### Task statement:
The lines to be extracted begin at the line containing "Fig. 13 RMSE" and end at the last line of the data below; copy them exactly and leave out the pictures.

### Source material:
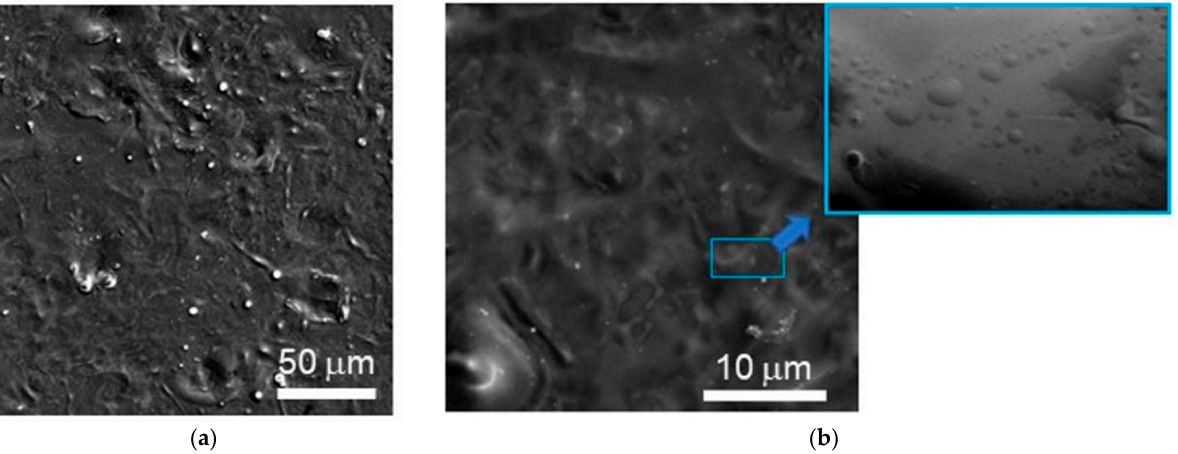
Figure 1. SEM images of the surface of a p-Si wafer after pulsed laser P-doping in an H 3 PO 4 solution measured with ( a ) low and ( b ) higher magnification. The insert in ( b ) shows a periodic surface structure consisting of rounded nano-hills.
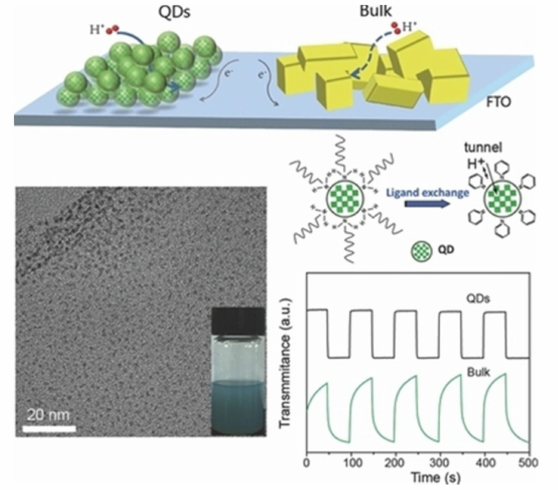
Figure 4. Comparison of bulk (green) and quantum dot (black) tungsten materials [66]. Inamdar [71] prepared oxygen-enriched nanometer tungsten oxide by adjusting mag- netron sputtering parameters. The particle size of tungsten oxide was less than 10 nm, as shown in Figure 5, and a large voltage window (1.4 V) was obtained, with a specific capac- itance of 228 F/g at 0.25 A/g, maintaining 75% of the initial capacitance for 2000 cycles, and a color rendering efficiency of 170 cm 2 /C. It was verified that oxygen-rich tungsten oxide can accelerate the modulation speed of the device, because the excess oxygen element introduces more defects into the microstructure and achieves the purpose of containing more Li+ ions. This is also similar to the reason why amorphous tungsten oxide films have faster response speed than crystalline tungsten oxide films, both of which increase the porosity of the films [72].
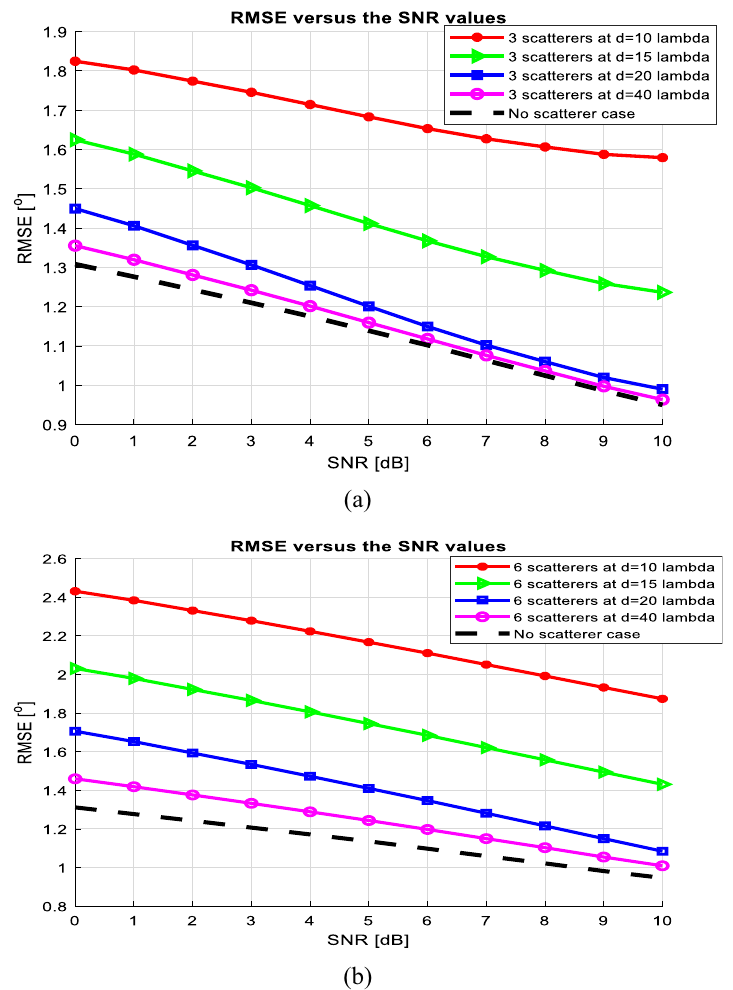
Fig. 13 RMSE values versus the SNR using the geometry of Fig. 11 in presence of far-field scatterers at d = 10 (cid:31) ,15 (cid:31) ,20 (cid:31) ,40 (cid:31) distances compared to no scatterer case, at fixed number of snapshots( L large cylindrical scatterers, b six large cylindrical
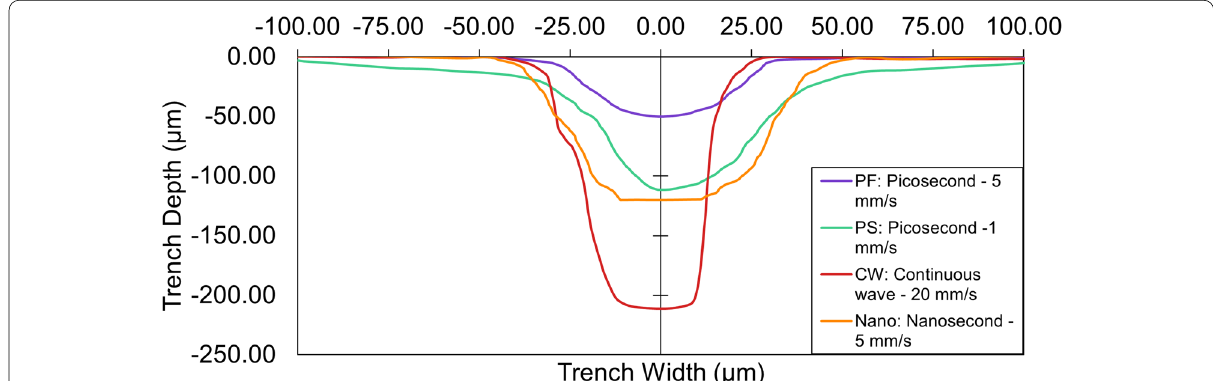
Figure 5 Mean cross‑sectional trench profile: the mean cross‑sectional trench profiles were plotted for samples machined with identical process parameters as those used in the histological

### The answer:
Fig. 13 RMSE values versus the SNR using the geometry of Fig. 11 in presence of far-field scatterers at d = 10 (cid:31) ,15 (cid:31) ,20 (cid:31) ,40 (cid:31) distances compared to no scatterer case, at fixed number of snapshots( L large cylindrical scatterers, b six large cylindrical
Figure 5 Mean cross‑sectional trench profile: the mean cross‑sectional trench profiles were plotted for samples machined with identical process parameters as those used in the histological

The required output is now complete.